Located on a small hill above a t- junction and what possibly could be the only traffic light in Ine is a seafood restaurant serving home style meals with a minimum of flourish but with an eye for the aesthetic. Keeping the homely theme are miniature pandas and other anime characters that appear out of the blue like an Easter egg hunt that the young at heart would love.

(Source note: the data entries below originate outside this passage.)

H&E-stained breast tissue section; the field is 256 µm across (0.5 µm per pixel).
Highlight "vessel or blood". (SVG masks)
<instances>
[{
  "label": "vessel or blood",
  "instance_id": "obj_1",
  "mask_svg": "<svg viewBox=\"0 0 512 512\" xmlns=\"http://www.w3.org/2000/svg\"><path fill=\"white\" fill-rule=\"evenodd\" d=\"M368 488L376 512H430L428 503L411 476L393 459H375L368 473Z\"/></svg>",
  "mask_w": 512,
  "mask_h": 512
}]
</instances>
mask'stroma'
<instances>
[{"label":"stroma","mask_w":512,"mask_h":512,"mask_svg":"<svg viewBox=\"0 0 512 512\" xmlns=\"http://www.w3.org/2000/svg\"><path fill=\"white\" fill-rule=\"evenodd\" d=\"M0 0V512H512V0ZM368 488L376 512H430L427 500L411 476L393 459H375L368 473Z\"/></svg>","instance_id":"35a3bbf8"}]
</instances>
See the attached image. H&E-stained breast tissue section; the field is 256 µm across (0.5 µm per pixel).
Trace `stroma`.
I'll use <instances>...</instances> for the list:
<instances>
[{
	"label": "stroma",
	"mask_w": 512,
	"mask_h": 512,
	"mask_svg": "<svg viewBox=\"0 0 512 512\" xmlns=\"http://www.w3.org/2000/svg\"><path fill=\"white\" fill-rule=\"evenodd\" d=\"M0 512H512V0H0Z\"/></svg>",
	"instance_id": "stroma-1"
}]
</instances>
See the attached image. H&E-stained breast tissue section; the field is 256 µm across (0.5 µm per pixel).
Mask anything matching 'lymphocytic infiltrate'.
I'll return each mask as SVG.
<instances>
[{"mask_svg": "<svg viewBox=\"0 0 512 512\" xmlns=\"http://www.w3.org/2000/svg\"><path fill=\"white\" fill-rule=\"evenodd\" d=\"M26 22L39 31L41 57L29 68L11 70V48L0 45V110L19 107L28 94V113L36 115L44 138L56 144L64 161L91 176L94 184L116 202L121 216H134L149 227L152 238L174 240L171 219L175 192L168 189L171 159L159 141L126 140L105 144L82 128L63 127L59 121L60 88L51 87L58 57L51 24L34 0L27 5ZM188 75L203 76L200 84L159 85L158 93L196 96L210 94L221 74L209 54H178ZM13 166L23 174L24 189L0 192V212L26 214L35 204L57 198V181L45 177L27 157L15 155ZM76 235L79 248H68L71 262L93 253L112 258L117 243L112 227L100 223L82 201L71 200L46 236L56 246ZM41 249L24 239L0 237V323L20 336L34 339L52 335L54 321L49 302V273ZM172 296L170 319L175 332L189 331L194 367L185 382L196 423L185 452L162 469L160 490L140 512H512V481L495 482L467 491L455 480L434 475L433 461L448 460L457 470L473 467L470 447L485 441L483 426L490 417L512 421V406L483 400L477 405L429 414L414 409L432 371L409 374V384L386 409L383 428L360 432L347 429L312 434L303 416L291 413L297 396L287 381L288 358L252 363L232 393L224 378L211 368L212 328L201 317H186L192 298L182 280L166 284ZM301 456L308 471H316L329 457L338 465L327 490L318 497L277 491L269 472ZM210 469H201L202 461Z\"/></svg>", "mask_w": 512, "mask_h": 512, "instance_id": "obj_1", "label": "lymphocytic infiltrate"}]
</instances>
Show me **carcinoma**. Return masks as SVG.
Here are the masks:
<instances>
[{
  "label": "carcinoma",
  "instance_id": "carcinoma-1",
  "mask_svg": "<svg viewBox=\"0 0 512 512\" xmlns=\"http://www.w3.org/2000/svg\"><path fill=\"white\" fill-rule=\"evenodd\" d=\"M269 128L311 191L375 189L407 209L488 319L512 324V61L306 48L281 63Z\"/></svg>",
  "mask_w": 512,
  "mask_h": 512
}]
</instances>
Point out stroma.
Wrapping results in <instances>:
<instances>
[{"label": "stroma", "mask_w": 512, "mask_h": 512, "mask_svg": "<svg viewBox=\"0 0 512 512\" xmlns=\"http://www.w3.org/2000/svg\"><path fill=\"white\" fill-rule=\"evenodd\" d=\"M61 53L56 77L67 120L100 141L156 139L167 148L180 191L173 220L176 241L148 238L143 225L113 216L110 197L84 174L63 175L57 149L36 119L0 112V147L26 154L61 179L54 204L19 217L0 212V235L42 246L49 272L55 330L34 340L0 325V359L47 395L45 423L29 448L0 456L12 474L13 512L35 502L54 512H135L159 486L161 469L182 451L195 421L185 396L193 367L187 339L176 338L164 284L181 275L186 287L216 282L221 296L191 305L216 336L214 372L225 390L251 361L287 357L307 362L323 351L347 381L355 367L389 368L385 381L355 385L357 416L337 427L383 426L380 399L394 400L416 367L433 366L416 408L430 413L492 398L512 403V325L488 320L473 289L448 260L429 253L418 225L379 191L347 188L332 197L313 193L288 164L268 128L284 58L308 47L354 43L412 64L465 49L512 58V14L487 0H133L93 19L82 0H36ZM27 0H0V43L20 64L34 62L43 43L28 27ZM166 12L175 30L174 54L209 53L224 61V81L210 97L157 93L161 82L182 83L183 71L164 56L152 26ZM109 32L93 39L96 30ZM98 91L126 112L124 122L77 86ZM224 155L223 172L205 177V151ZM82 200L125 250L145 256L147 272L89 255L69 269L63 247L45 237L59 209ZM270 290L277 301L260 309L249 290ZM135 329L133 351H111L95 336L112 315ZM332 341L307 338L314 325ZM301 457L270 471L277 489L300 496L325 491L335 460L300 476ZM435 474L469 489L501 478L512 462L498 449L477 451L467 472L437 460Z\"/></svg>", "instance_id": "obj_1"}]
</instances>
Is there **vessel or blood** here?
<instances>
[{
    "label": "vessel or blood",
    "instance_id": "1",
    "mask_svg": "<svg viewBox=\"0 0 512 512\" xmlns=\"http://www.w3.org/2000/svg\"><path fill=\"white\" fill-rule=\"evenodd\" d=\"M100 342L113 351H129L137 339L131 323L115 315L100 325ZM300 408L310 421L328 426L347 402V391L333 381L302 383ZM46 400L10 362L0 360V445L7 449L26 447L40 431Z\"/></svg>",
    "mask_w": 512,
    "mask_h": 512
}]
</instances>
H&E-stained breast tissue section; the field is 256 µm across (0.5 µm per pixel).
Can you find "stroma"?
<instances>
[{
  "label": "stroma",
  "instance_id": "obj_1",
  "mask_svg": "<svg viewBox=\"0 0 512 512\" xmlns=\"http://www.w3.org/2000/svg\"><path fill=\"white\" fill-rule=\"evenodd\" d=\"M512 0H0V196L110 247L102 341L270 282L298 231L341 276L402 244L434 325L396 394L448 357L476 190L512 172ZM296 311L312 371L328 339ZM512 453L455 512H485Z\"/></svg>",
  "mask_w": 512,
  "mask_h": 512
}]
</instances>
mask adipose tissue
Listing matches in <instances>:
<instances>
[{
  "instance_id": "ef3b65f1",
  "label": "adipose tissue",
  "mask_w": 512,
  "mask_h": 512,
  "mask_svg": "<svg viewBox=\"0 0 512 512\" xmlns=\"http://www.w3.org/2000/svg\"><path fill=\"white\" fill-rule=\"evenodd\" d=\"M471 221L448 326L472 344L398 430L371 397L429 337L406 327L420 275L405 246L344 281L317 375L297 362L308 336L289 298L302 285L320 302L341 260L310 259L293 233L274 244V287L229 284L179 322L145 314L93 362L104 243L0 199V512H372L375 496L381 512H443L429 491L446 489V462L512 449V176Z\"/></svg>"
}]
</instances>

It was a quiet Friday night in spring with families and travelers making a small crowd here in this family run restaurant that seats less than 30 people in a town that now has 2000 people and what used to be 7000 people only a few generations ago. While thousands, if not seemingly millions flock to the cherry blossom viewing festivals or hanami in the big cities like Tokyo, Nagoya or Kyoto, the latter being just 2 hours away on the other side on the Tanba mountains, at Ine village you can have a picnic framed by cherry trees and panoramic views, all to yourself. The owner here tells me that “the young people don't want to take up fishing these days. The work is too hard and they want to move to the city” leaving it a quiet place for old people who all say hello to each other and with no one to hurry them along as they trudge along in their good time along the flat lane ways that snake their way along the coast. Somehow the lack of people adds to the charm, giving more focus to the aged but restored houses, the mountains and the crystal clear waters of the harbor taking centre stage. The waterways framed by verdant mountains have been a draw for poets and writers alike, and its magic has been discovered by cruise ships docking at nearby Maizuru.
It may be hard work on the fishing boats, but now with only one regular fishing boat based here, the lack of competition has meant that they get pretty good quality catches, as attested by the firm yet succulent sashimi, the pick of the bunch being the omakase or chef's selection for 4000 yen, enough to feed 2 people. Be tempted by the choicest cuts of octopus, prawns and other whitefish with freshly hand grated wasabi, not the mass produced wasabi tubes that you get from the supermarket.
The other signature dish here is a lovingly cooked fish fillet marinated in a sweet soy sauce, while the deep fried whole fish makes for a crunchy snack with the bones with the texture of crunchy French fries. In winter, come here for the yellowtail and the legendary Matsuba crab, as fresh as those you can find at the Maizuru Tore Tore Fish Markets.
While the guests here are almost entirely Japanese, they have a variety of seats, from tatami mats to the more comfortable counter and table settings. They even have accommodation upstairs. Very little English is spoken, however, so if you are looking for a restaurant that speaks English, Chinese and Spanish, try the nearby Nagisa closer to the fish markets.